## [WHAT YOU WILL DO]
Count the lines in the listing below that contain the word "Rank", and reply with only that number.

START EXTRACTED ENTRIES

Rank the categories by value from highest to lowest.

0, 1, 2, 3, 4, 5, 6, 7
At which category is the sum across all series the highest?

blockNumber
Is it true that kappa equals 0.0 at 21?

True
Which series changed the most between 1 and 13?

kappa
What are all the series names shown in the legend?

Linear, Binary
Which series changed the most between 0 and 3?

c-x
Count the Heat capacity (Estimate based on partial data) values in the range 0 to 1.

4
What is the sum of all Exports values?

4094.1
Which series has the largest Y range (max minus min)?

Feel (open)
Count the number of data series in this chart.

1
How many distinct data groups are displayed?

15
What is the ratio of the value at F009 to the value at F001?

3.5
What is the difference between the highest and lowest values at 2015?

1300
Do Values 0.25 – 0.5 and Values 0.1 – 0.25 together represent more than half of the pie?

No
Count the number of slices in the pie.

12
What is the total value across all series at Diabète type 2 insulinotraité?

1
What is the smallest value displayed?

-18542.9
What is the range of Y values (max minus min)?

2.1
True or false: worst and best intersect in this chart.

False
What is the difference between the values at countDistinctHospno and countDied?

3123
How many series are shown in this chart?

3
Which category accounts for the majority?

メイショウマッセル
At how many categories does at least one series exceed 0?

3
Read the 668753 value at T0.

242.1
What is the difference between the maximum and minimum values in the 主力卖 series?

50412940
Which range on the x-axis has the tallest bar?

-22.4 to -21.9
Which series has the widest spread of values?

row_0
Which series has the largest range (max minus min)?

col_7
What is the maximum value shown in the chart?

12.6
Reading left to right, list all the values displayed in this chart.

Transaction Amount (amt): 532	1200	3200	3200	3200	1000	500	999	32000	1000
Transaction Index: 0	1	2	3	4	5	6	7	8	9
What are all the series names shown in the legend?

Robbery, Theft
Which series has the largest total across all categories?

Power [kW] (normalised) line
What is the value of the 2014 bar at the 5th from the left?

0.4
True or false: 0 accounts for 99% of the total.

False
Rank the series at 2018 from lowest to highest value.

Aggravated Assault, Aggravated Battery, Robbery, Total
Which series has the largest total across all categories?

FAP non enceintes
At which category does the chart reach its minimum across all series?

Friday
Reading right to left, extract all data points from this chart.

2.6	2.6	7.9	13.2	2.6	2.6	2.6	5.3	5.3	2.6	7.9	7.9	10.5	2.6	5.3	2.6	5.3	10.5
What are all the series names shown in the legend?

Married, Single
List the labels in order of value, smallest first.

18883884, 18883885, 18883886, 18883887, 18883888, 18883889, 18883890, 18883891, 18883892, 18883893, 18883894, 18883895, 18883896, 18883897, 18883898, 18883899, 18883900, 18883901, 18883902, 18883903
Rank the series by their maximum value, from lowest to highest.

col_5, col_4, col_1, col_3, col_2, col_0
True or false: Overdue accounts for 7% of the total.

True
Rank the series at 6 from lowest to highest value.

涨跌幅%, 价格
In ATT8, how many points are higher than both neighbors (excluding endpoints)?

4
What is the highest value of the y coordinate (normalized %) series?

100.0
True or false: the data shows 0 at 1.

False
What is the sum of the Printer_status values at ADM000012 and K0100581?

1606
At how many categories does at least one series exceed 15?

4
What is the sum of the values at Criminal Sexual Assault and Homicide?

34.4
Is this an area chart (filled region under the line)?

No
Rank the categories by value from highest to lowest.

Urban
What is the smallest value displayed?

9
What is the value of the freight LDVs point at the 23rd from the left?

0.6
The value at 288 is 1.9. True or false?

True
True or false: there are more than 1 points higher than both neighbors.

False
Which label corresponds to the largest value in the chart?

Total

END EXTRACTED ENTRIES

## [EXERCISE ANSWER]
5